Chronic Stress & Burnout

With advances in neuroscience and our understanding of the body's stress response, there are now more sustainable means of addressing stress and burnout to help you get back on track, faster and more sustainably.


What is Burnout?


Burnout is currently not recognized as a diagnostic category within the existing classification system for mental disorders, making it challenging to precisely define the nature of burnout.

According to the World Health Organization, burnout is a syndrome resulting from workplace stress that has not been successfully managed. It’s characterized by three dimensions:

  • Feelings of energy depletion or exhaustion,
  • Increased mental distance or cynicism related to one’s job, and
  • Reduced professional efficacy.

Someone suffering from burnout increasingly comes up against their stress limits and reaches a state of permanent subjective overload.

On an emotional and cognitive level a fear of failure or overly self-conscious thinking can develop over time. Persistent internal stress can also lead to physical complaints such as muscle tension, digestive problems, and nausea. Other potential consequences include weight fluctuations, sleep disorders, and increased susceptibility to infection.

Over time, physical, emotional, and cognitive resources become depleted until you can no longer perform. The end of this process often results in a temporary inability to work. In some severe cases, burnout can lead to depression.

Symptoms of Stress & Burnout


If you are experiencing burnout, you may notice it is difficult to engage in activities you normally find meaningful.  You may no longer care about the things that are important to you or experience an increasing sense of hopelessness. Common symptoms include:

Feeling drained
Difficulty sleeping
Frequent illness (low immunity)
Sleep loss
Change in appetite
Sense of failure
Loss of motivation
Pessimistic or negative outlook
Detachment from people or isolation
Addictions to food or other substances
Withdrawal at work or home life
Short temper
Muscle tension
Digestive problems

Treatment for Stress and Burnout


If your burnout is due to specific short-term work related or life pressures, psychotherapy can help you react more appropriately to current stress factors. Your therapist can teach you strategies for stress reduction and how to apply them effectively in the work context. You will also learn to separate yourself from external requirements and address your own needs more seriously.

Learn more about Psychotherapy


Health Coaching for Lifestyle Factors

Our health coaches at neurocare may be your ideal partner when it comes to maintaining good mental and physical health.

Working from a base of health, your Coach will assess key lifestyle factors (including sleep and exercise) and develop a personalised action plan to help you effectively manage your stress response.

Over time you and your coach will build your mental and emotional capacity to meet the demands of a high-pressure environment.

Our coaches work closely with neurocare neuroscientists and mental health experts to draw on a wide variety of assessment tools and methods as needed.

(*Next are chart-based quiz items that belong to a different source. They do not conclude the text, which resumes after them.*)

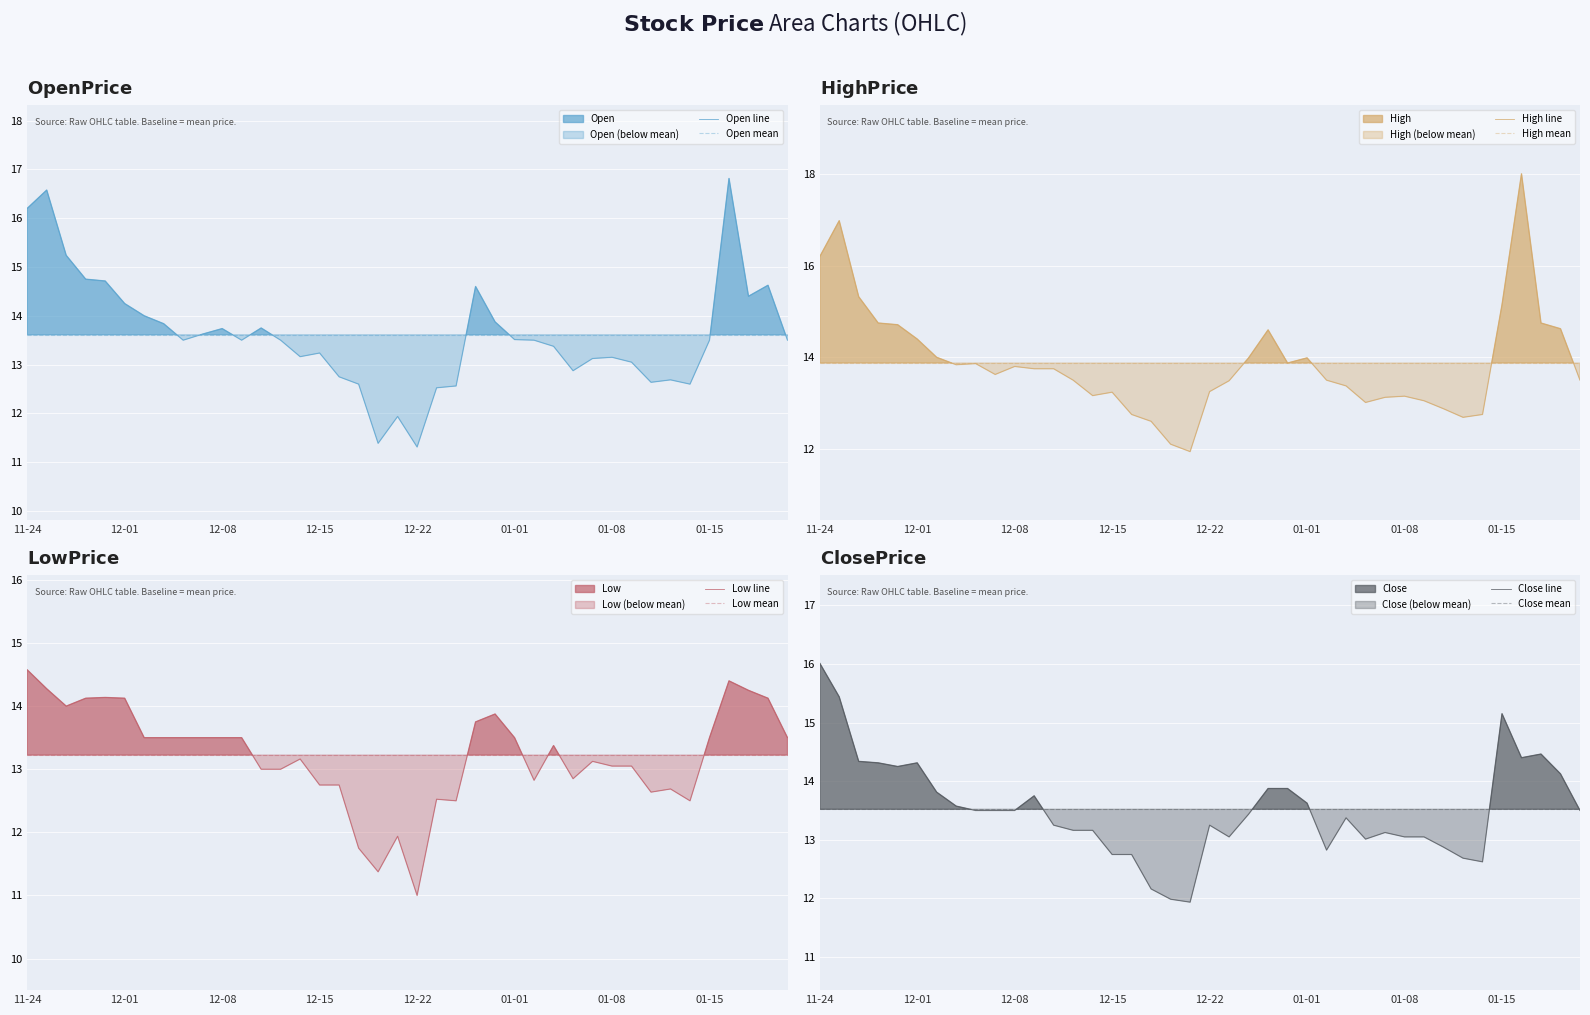

What is the sum of all High values?

555.0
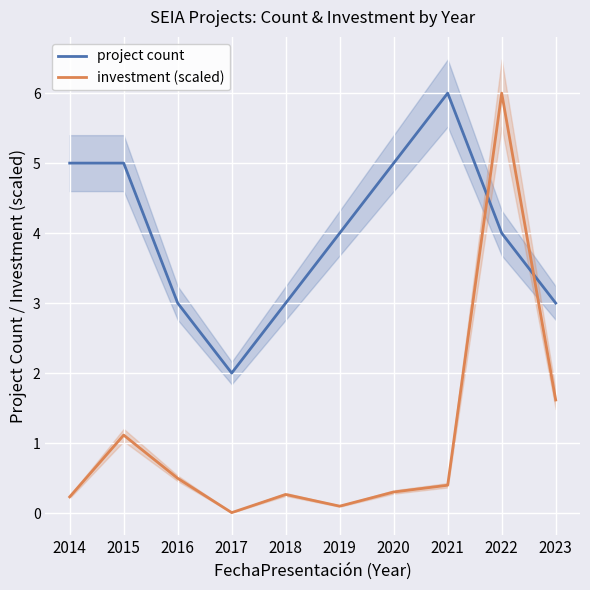

How many distinct data groups are displayed?

2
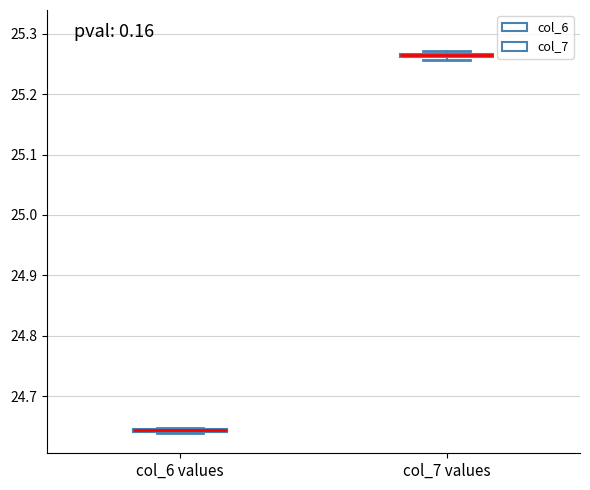

Where is the lower edge of the box for col_7 values on the y-axis? The values are not printed on the chart, so give them approximately, as read against the axis.

25.26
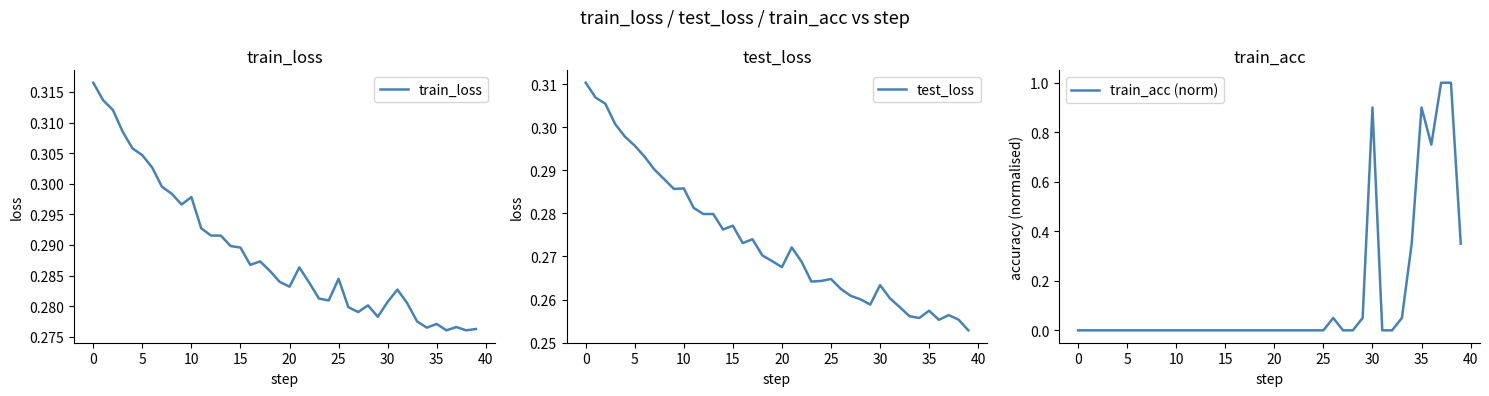

Reading right to left, what are all the values shown in this chart?

train_loss: 0.3	0.3	0.3	0.3	0.3	0.3	0.3	0.3	0.3	0.3	0.3	0.3	0.3	0.3	0.3	0.3	0.3	0.3	0.3	0.3	0.3	0.3	0.3	0.3	0.3	0.3	0.3	0.3	0.3	0.3	0.3	0.3	0.3	0.3	0.3	0.3	0.3	0.3	0.3	0.3
test_loss: 0.3	0.3	0.3	0.3	0.3	0.3	0.3	0.3	0.3	0.3	0.3	0.3	0.3	0.3	0.3	0.3	0.3	0.3	0.3	0.3	0.3	0.3	0.3	0.3	0.3	0.3	0.3	0.3	0.3	0.3	0.3	0.3	0.3	0.3	0.3	0.3	0.3	0.3	0.3	0.3
train_acc (norm): 0.3	1.0	1.0	0.7	0.9	0.3	0.0	0.0	0.0	0.9	0.0	0.0	0.0	0.0	0.0	0.0	0.0	0.0	0.0	0.0	0.0	0.0	0.0	0.0	0.0	0.0	0.0	0.0	0.0	0.0	0.0	0.0	0.0	0.0	0.0	0.0	0.0	0.0	0.0	0.0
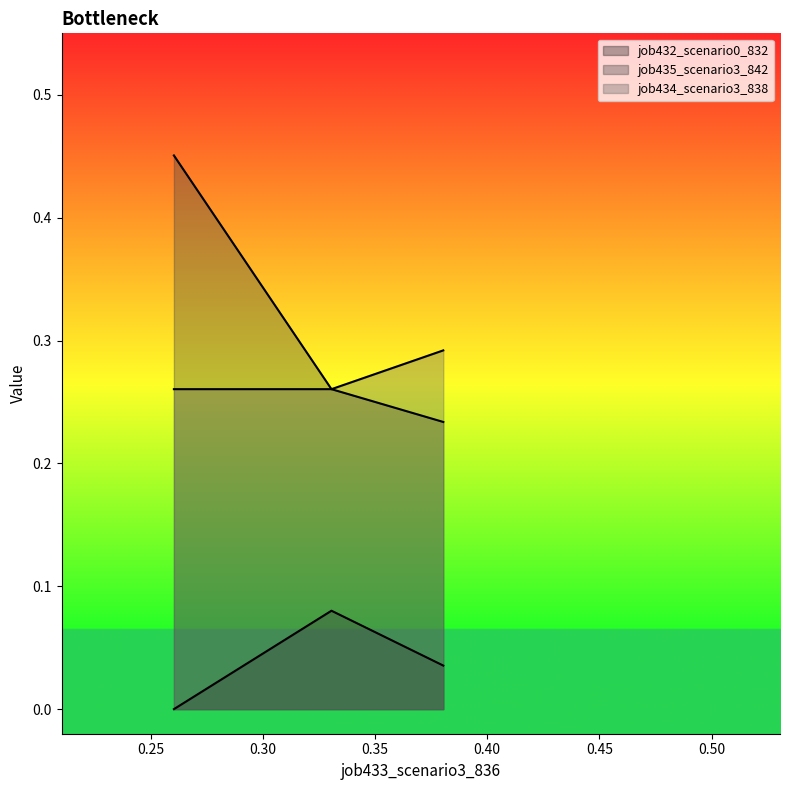

How many lines are shown in the chart?

3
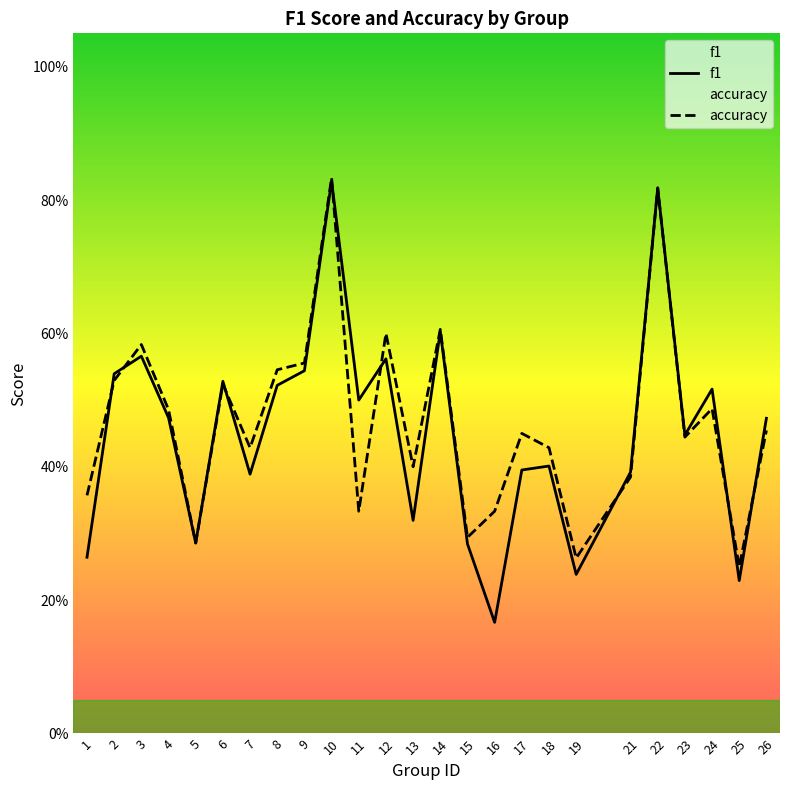

List the labels in order of f1 value, smallest first.

16, 25, 19, 1, 15, 5, 13, 7, 21, 17, 18, 23, 26, 4, 11, 24, 8, 6, 2, 9, 12, 3, 14, 22, 10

Learn more about Health Coaching

Neuroeedback to help improve sleep and self-regulation

The stress and burnout symptoms you are experiencing may be caused or exacerbated by a lack of sleep, a poor sleep routine, or general anxiety due to work and performance pressures. All these can result in an overactive brain state.

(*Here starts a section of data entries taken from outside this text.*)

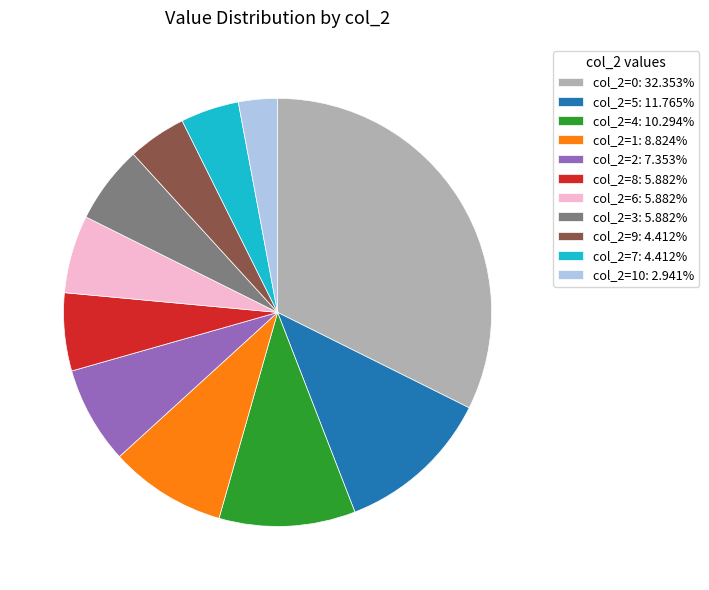

Is the sum of col_2=8: 5.882% and col_2=2: 7.353% greater than half?

No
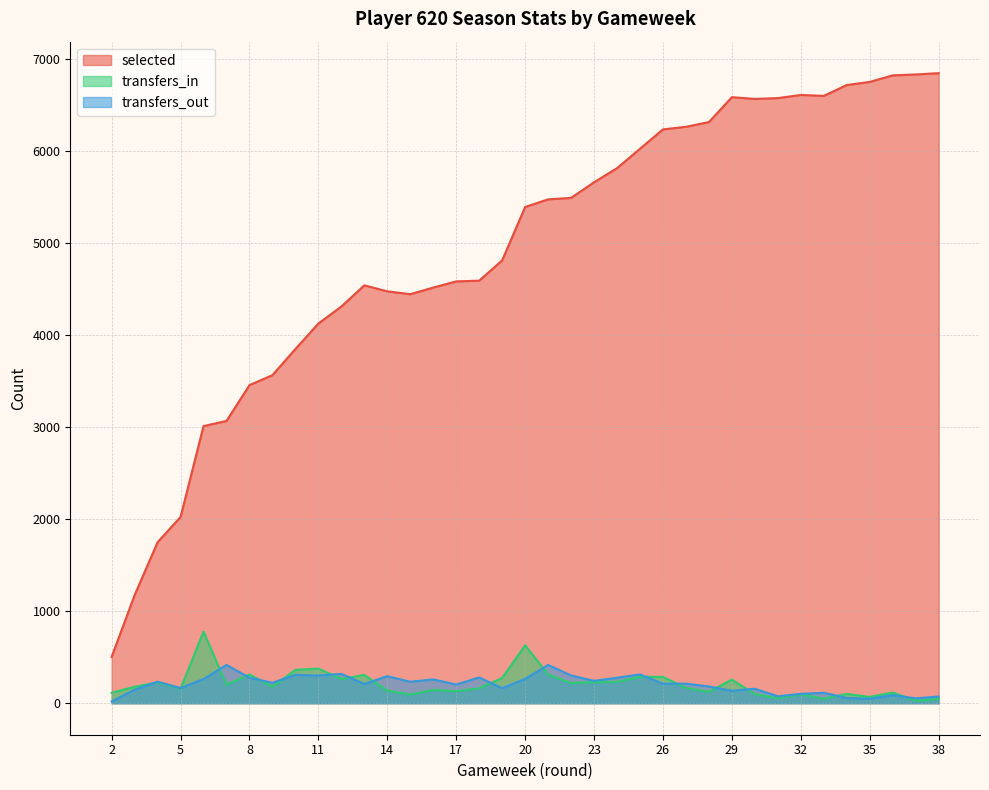

The selected series shows 2157 at 35. True or false?

False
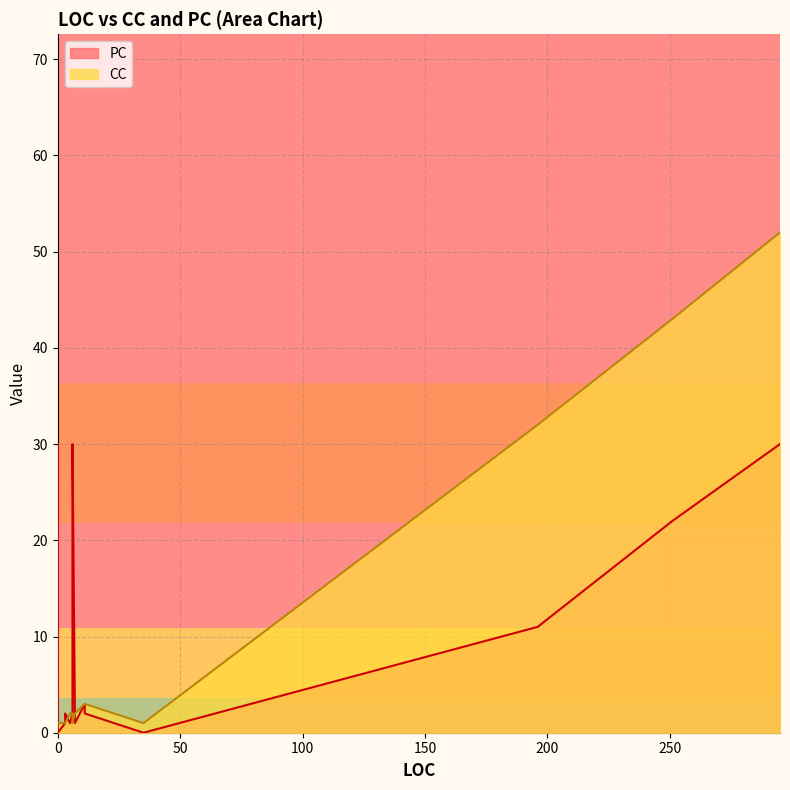

At which category is the sum across all series the highest?

295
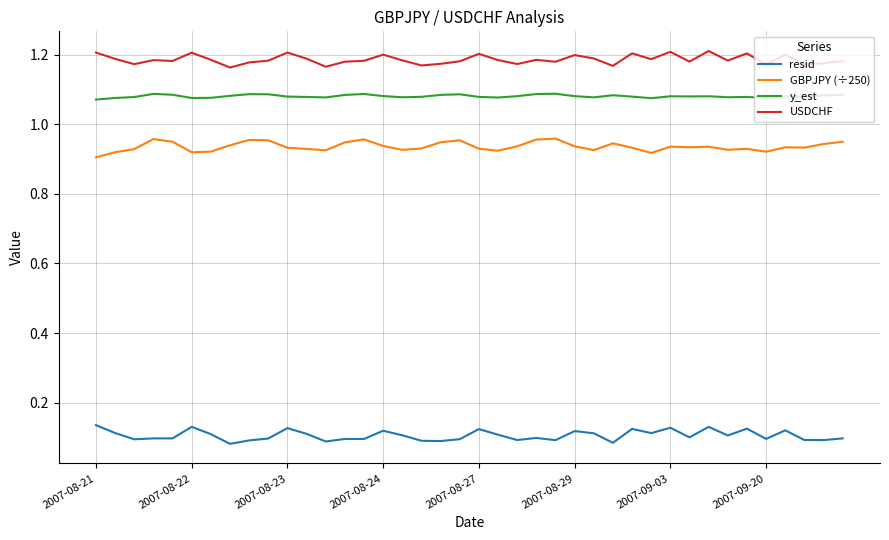

Count the GBPJPY (÷250) values in the range 0 to 1.

40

Our comprehensive assessment at neurocare clinics will assess if these are contributing factors to your burnout symptoms.

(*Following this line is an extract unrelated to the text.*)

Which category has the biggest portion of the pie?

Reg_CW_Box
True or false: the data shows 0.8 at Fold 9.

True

In these cases, neurocare will often recommend Neurofeedback: an evidence-based brain training technique that encourages the brain to develop healthier patterns of activity.

Through visual and auditory feedback, you learn to voluntarily regulate positive brain states and reduce counterproductive processes such as distraction, anxiety or drowsiness, that can negatively impact on your sleep.

Learn more about Neurofeedback

Frequently Asked Questions about treating Stress and Burnout

  • How can a health coach help with Stress and Burnout?

    Unlike a psychologist or a specialist mental health professional, a health coach takes you back to the basics your body needs to be healthy and live a sustainable lifestyle. This sounds simple, but clients have benefited hugely from the one-on-one support of a health coach.

    A health coach will hold you accountable for your day-to-day routine. If you need more specialist support, your coach can refer you on to one of neurocares clinical team.

  • When to seek Psychological counselling for Stress and Burnout?

    If you feel your symptoms are becoming overwhelming it's worth considering counselling or psychotherapy for burnout.

    This may happen when a stressful situation becomes near-permanent. Ask yourself if you are forcing yourself to go to work in the morning and lack the energy you previously had?

    If you are starting to feel like you can no longer perform your role or you are losing your sense of identity, it’s time to consider professional help.

  • Can Neurofeedback therapy help with Stress & Burnout?

    Cognitive brain training exercises have the power to balance your mood and increase general positivity and overall outlook. Neurofeedback is one brain training technique that can help reduce counterproductive processes such as agitation or fatigue.